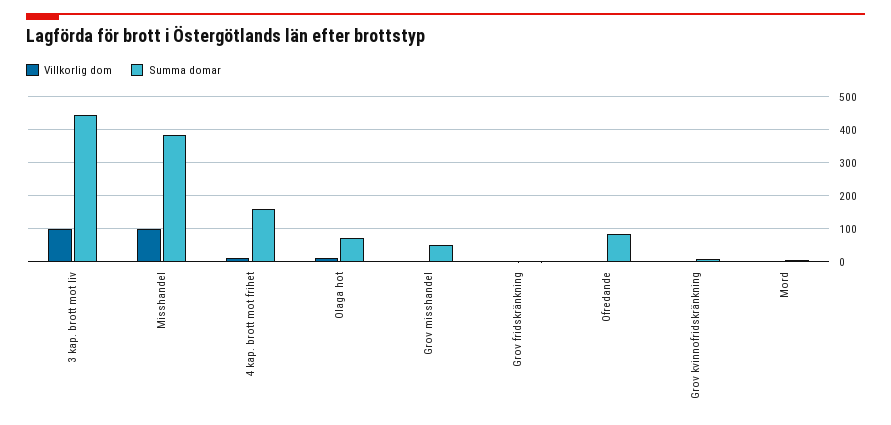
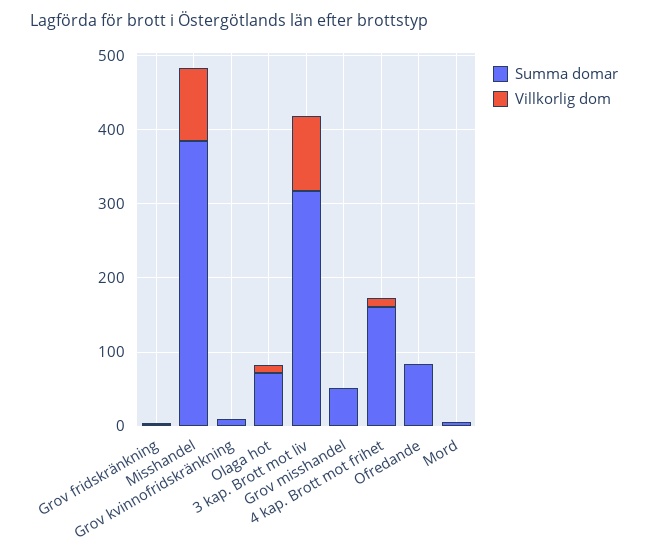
Summa domar, 3 kap. brott mot liv: 440 -> 320

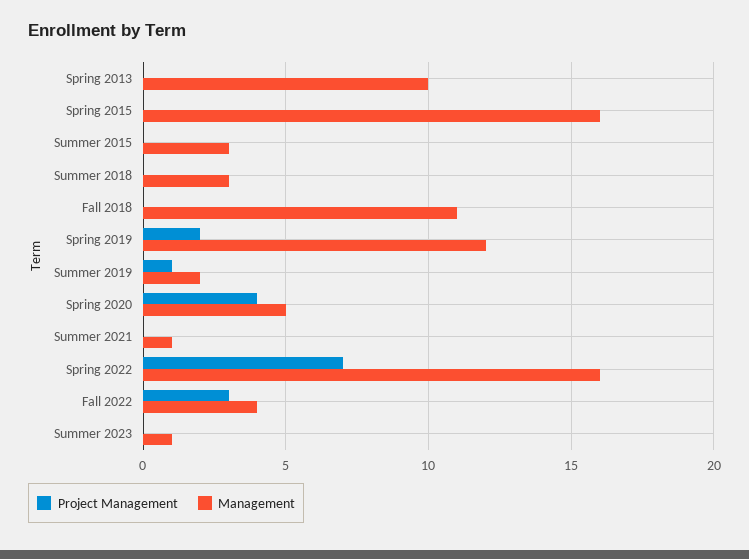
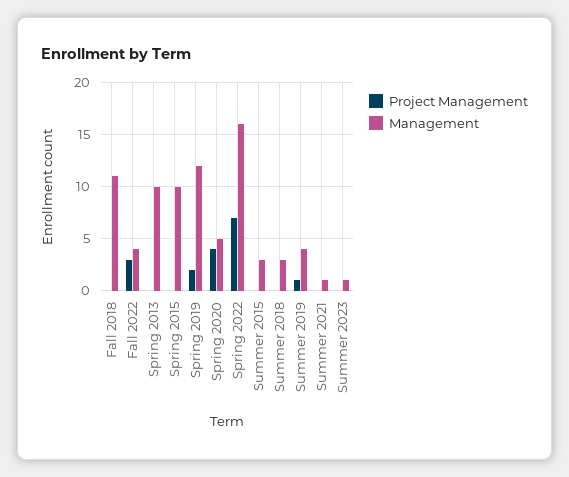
Management, Spring 2015: 16 -> 10
Management, Summer 2019: 2 -> 4

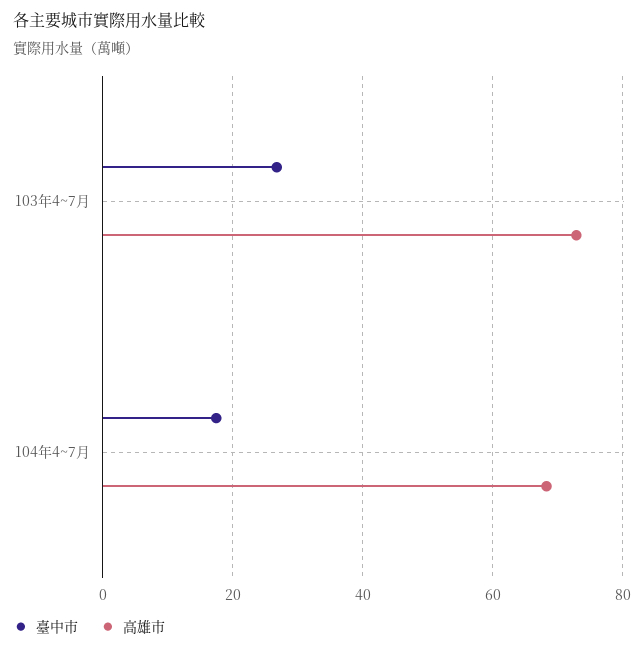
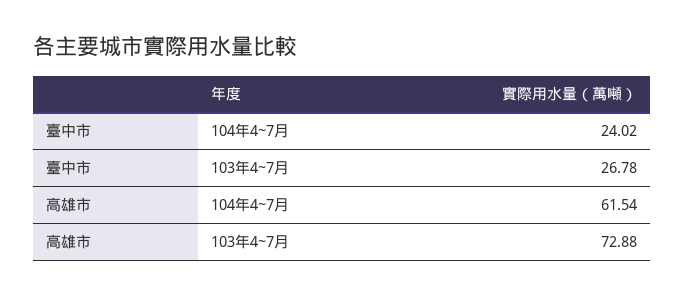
臺中市, 104年4~7月: 18 -> 24.02
高雄市, 104年4~7月: 68 -> 61.54

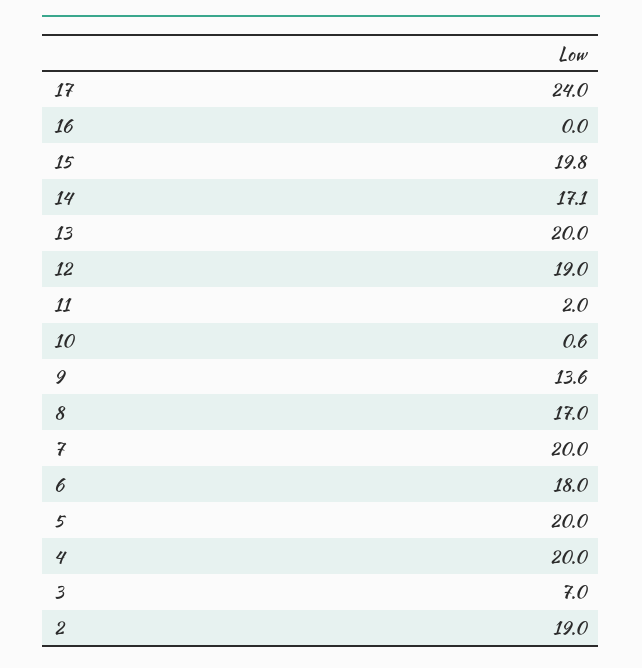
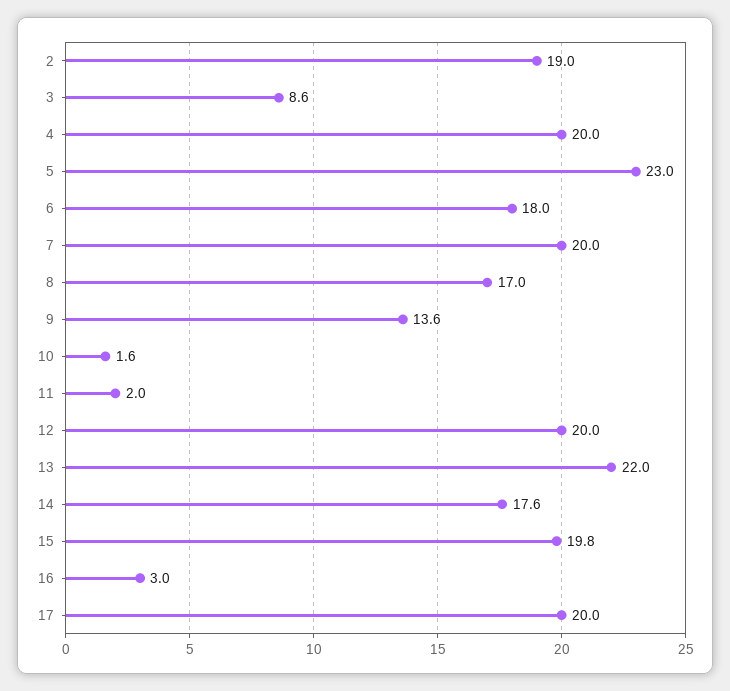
17: 24 -> 20
16: 0 -> 3
14: 17.1 -> 17.6
13: 20 -> 22
12: 19 -> 20
10: 0.6 -> 1.6
5: 20 -> 23
3: 7 -> 8.6

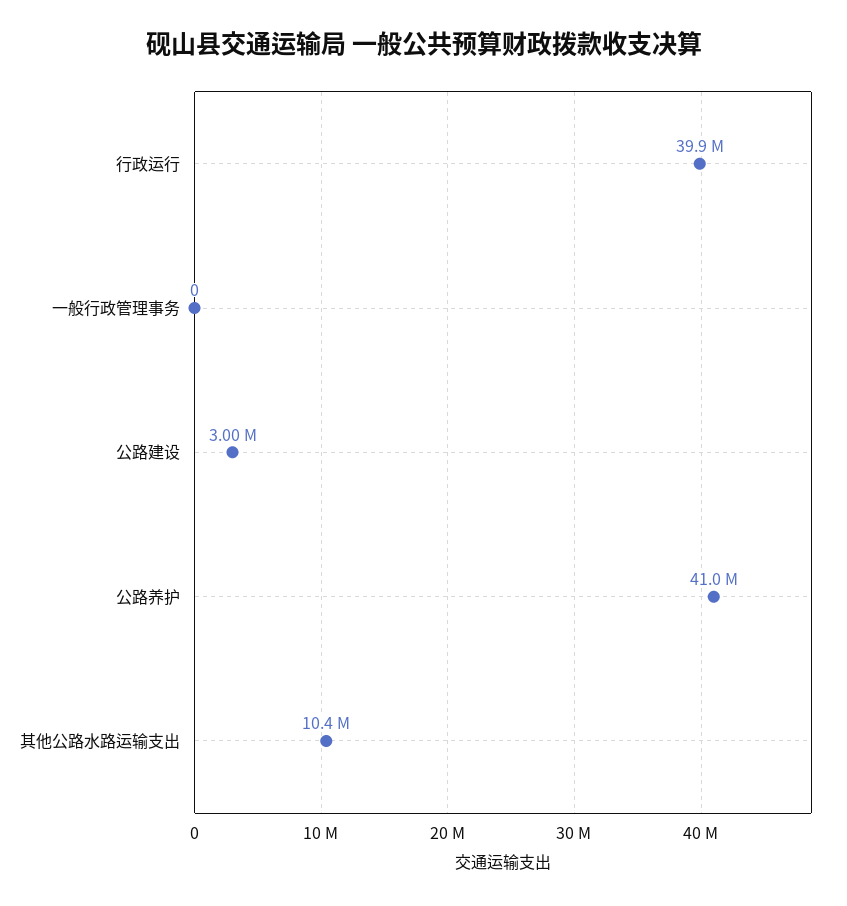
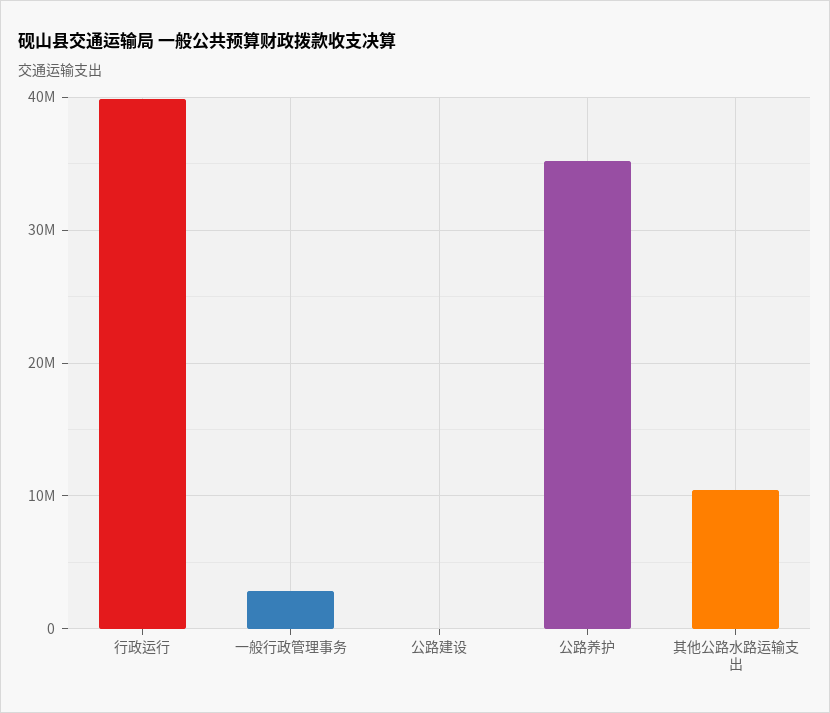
一般行政管理事务: 0 -> 3000000
公路建设: 3000000 -> 0
公路养护: 41000000 -> 35000000

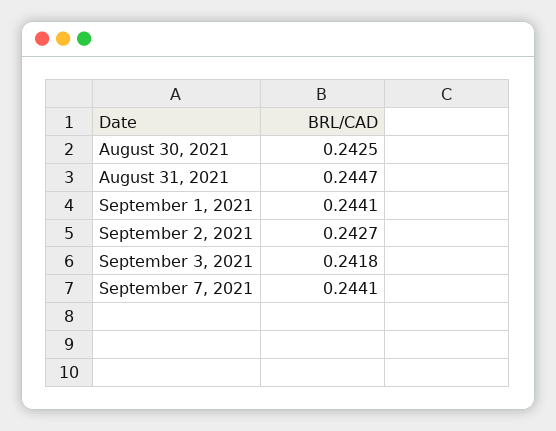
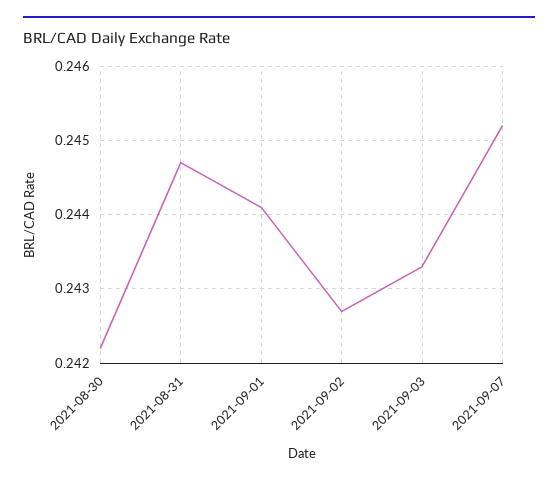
August 30, 2021: 0.2425 -> 0.2422
September 3, 2021: 0.2418 -> 0.2433
September 7, 2021: 0.2441 -> 0.2452

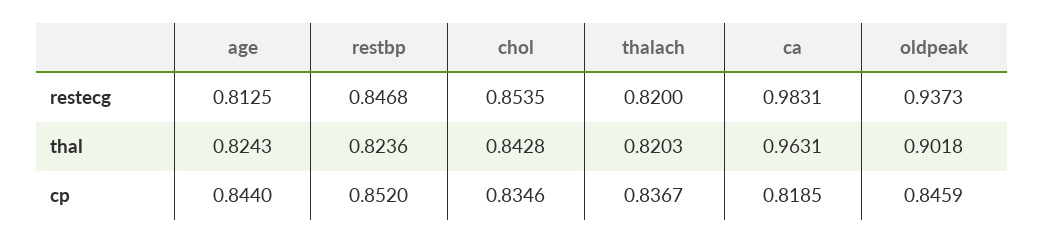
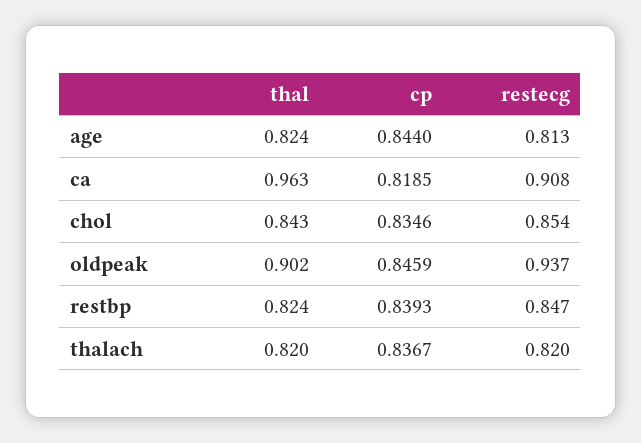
ca, restecg: 0.9831 -> 0.908
restbp, cp: 0.852 -> 0.8393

[Prompt] Leaving the pictures out, transcribe word for word the lines from the one with "一般行政管理事务: 0 -> 3000000" to the end of the material above, inclusive, and nothing else.

[Problem solution]
一般行政管理事务: 0 -> 3000000
公路建设: 3000000 -> 0
公路养护: 41000000 -> 35000000

August 30, 2021: 0.2425 -> 0.2422
September 3, 2021: 0.2418 -> 0.2433
September 7, 2021: 0.2441 -> 0.2452

ca, restecg: 0.9831 -> 0.908
restbp, cp: 0.852 -> 0.8393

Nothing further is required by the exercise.